Tuesday ~ October 25th, 2011 at 1:34 pm
db
This point cannot be emphasized enough. I worked my way through law school as a law clerk at a firm owned by a Korean immigrant that serviced almost exclusively Korean small business owners, mostly negotiating lease terms and navigating the small bore regulatory hurdles to opening dry cleaning shops and mom and pop restaurants. There are good jobs to be had in selling services to immigrants.
Tuesday ~ October 25th, 2011 at 1:56 pm
Morally Bankrupt (@groditi)
Important to note that this applies to non-employed family members of workers. X% of worker wages will be spent on his or her family. It will either be sent to Mexico via Western Union and spent there or, if the family is allowed to move, it will be spent in the US. Pretty simple.
Tuesday ~ October 25th, 2011 at 2:14 pm
Lord
Most would not question they would consume our services, but have a lot of concern whether they would pay for them (education, healthcare). Most would have an idea of a threshold that those who pay more than that in taxes would be net contributors and those who do not would not, or even worse, would be for some 1%ers but not for rest of the country.
Tuesday ~ October 25th, 2011 at 4:10 pm
jazzbumpa
Saying the same (or equivalent) guy will gut the turkey either here or there is an awfully broad based assumption — based on what?
And isn’t it true that migration has slowed to a trickle because with high unemployment here there is much less incentive to migrate in?
From what I’ve read about Wal-Mart, their presence in a community actually leads to a decrease in local standard of living.

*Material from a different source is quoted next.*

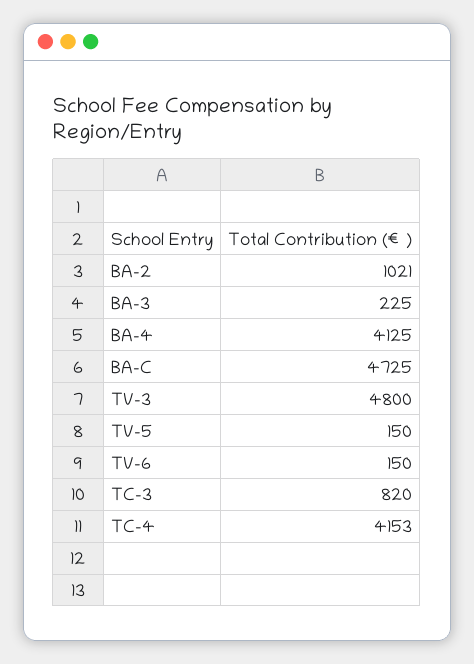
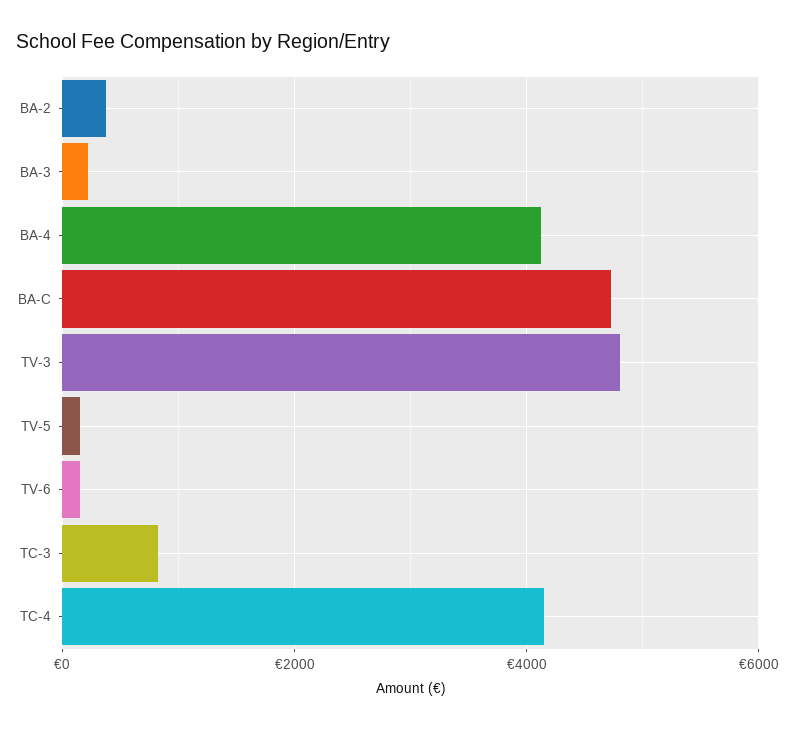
BA-2: 1021 -> 400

If you want to make a case that high immigration will help solve the existing high unemployment – low aggregate demand situation in a rigorous way, then please do so. I’d like to see it.
So far, I haven’t. Assertions don’t count.
Cheers!
JzB
Tuesday ~ October 25th, 2011 at 5:30 pm
Wonks Anonymous
If monetary authorities properly managed aggregate demand, there would be no issue of underconsumption. We would instead treat these things as scarce resources and other consumers as our competition.

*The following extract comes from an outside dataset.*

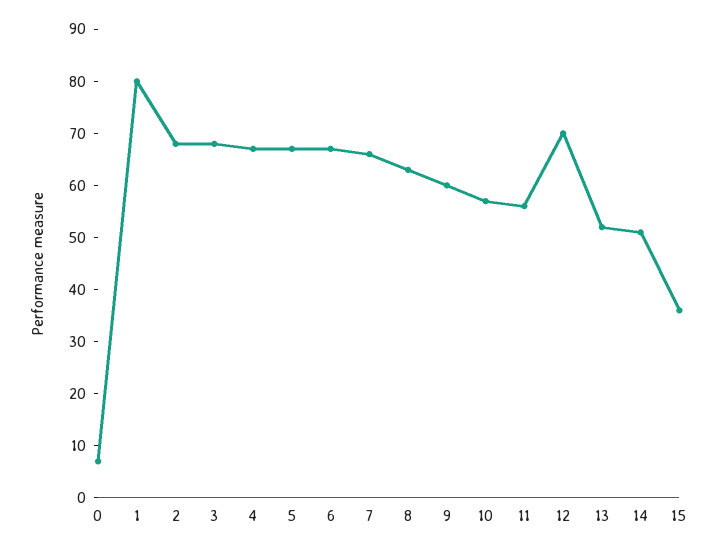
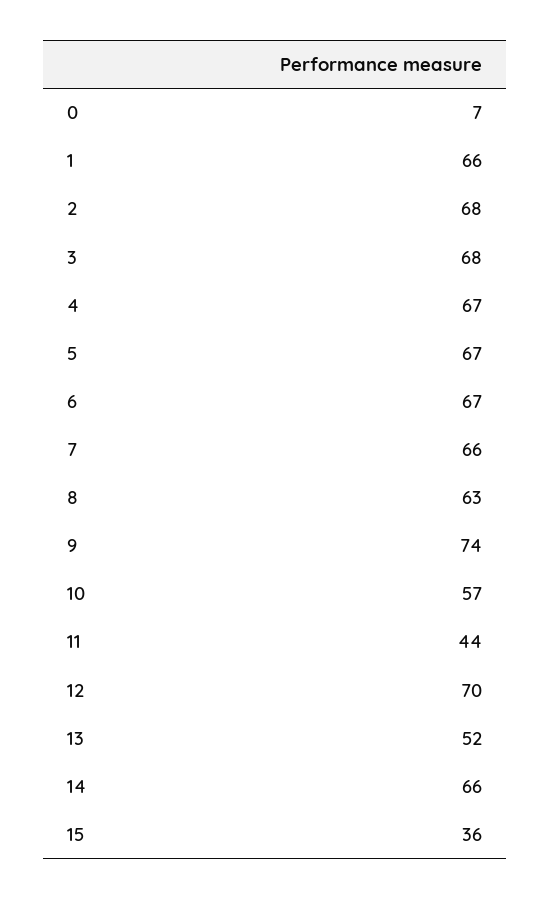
1: 80 -> 66
9: 60 -> 74
11: 55 -> 44
14: 50 -> 66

Tuesday ~ October 25th, 2011 at 5:40 pm
engineer27 (@engineer27)
Most of that trade deficit (at least in dollar terms) is oil. Maybe we should let in any Mexican immigrant who comes in with a barrel of oil?
Otherwise, the effect on the trade balance will be minimal.

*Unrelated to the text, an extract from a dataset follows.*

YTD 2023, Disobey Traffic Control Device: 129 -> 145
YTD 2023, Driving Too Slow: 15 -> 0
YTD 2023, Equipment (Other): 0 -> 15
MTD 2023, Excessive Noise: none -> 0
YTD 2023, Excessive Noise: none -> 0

Tuesday ~ October 25th, 2011 at 9:29 pm
prado
If the U.S. dismantled tariff and non-tariff barriers on agricultural products like rice, cotton, and sugar, many would-be immigrants from Latin America would stay in their countries and remain as agricultural producers.
Wednesday ~ October 26th, 2011 at 1:45 am
CGB
I like the idea, but way too simplistic. We move our factories to China for cheap labor, but moving some Chinese here does not mean we start producing things here again. We have minimum wage and minimum living standards we have applied in our society that would prevent the wage benefits from immigrating with the Chinese workers. Unless of course you are assuming the millions of new immigrants all remain illegal and not subject to our wage laws. In addition, the treatment of workers, pollution standards, and quality controls are much more stringent here. It has been said that many factories being operated for U.S. companies outside the U.S. would be illegal if operated here. The lawsuits against Wal Mart speak to that problem. Accepting immigration completely is accepting the legality of it and either nullifying the wage benefit here or denouncing our wage, environment, and worker protection laws.
I am also for opening up to more immigration, but I don’t buy into this one.